Выбрать главу

В том же 1907 году в Пернике вновь забастовали шахтеры, и Георгий тотчас же приехал туда, получив от Мастера задание руководить стачкой самостоятельно. Потом Кирков и Димитров вместе руководили новой стачкой в Пернике. Мастер был доволен: Георгий научился действовать самостоятельно. Весной следующего года Георгий поехал во Врацу к рабочим медного рудника «Плакалница». Здесь было сильно влияние оппортунистов — «широких», профсоюза но существовало. Георгий выступил на нескольких митингах, убедил создать профсоюзную организацию. На одном из митингов подкупленные бандиты стреляли в него. Он не сошел с трибуны, продолжал речь. Он должен был доказать рабочим, что им следует верить в стойкость «тесных». Бандиты только помогли ему в этом.

Когда он вернулся в Софию, Люба сказала, что знает о выстрелах на митинге и что провела несколько бессонных ночей. Она готова была уехать к нему, и выступать на митингах вместе с ним, но ее удержало его задание — растить актив среди женщин-работниц. От женщин многое зависело: там, где жены поддерживали мужей в стачечной борьбе, стачка шла успешнее.

— Днем, когда я была с людьми, — говорила Люба, — я чувствовала себя рядом с тобой — тоже боролась за успех стачек. Только по ночам становилось плохо.

В то время ей поручили редактирование газеты «Швейный рабочий», она стала писать стихи, читала их на вечерах в клубе партии. Однажды сыграла главную роль работницы в пьесе «Стачка». Георгий смотрел на нее из притихшего, темного зала и думал о том, что Люба на сцене живет своей реальной жизнью и что переживания героини, которую она играет, — председателя стачечного комитета — это ее собственные переживания. Прекрасным помощником и агитатором партии стала Люба…

XIII

Размышления о пережитом завладели Георгием, и он отдавался им, не замечая ничего вокруг. Его мысли обратились к тем дням, когда Мастер уступил ему свое место — предложил избрать Димитрова руководителем синдикального союза. Это случилось в 1906 году. Но Мастер по-прежнему оставался для него человеком, с которым обо всем можно было посоветоваться.

В 1909 году Дед и Мастер предложили избрать Георгия членом Центрального Комитета партии. Оба эти человека давали дорогу Георгию, и это окрыляло его, заставляло работать и работать. Его арестовывали на митингах и во время демонстраций, в 1912 году заживо погребли в страшной тюрьме — Черной Джамии, нападали из-за угла, стреляли. Усилия врагов были напрасны. На каждое нападение, на каждый арест он отвечал еще более яростным «работать, работать»…

Но вот случилось то, чего он никогда не ждал и от чего наконец душа его дрогнула: силы Любы стали падать, сердце ее сдавало.

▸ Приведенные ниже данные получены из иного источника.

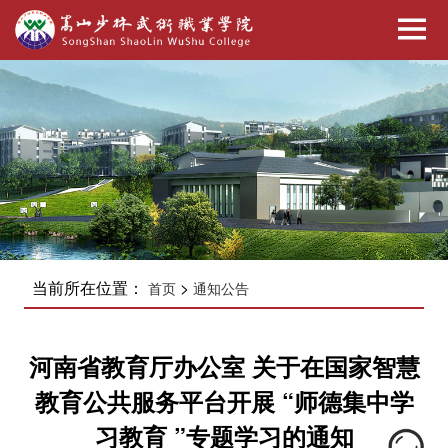
当前所在位置：
>
首页
通知公告
河南省教育厅办公室 关于在国家智慧
教育公共服务平台开展 “师德集中学
习教育 ”专题学习的通知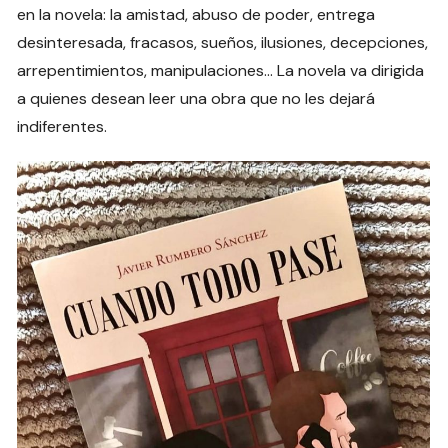
en la novela: la amistad, abuso de poder, entrega
desinteresada, fracasos, sueños, ilusiones, decepciones,
arrepentimientos, manipulaciones… La novela va dirigida
a quienes desean leer una obra que no les dejará
indiferentes.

Она не оставляла его в беде. Спасла его здоровье в Черной Джамии — вновь стала работать белошвейкой и на заработанные деньги каждый день передавала ему продукты. Она защищала его на демонстрациях от полицейских и мужественно держалась во время обысков, пряча у себя на груди прокламации партии. Георгий видел, что Люба тает на глазах. Бледность заливала ее лицо, едва она хоть немного утомлялась, и синие тени ложились под глазами. Тогда-то Елена и заставила ее уйти с работы в Центральной женской комиссии и заняться своим здоровьем.

Георгий старался никому, даже Любе, не показывать, какая тяжесть легла ему на душу. Он оставался так же непримирим к врагам, так же беспощаден и грозен в своих выступлениях в Народном собрании, и все так же видели его у себя рабочие Перника и Варны, Ксанти и Русы, Плевена и Видина. И никто не знал, какой ценой доставалось ему быть прежним, неистовым Георгием Димитровым. Разве что мать догадывалась, без навязчивости старалась подбодрить его ласковым словом и улыбкой в те редкие часы, когда он бывал дома.

Да, мать!.. Немало бед свалилось на ее голову — она права в этом. Второй после Георгия ее сын Никола уехал в Россию работать переплетчиком, прислал письмо, просил номера болгарских газет с перепечатанными в них статьями Ленина. А четыре года назад, в 1910 году, его арестовали и отправили в Сибирь, и никто как следует не знает, что с ним случилось. Мать теперь чувствует, что судьба самых младших — Тодорчо и Еленки тоже может принести ей немало горя. Они еще малы — старшему, Тодорчо, шестнадцать, а Еленке и того меньше, — а уже расспрашивают о Николе и о том, почему русский царь сослал его в Сибирь, и хотят знать, что говорит на митингах Георгий и что написано в книгах, стоящих на полках в комнате их старшего брата. Мать хорошо знает, что все это может означать, и готовит себя к новым испытаниям.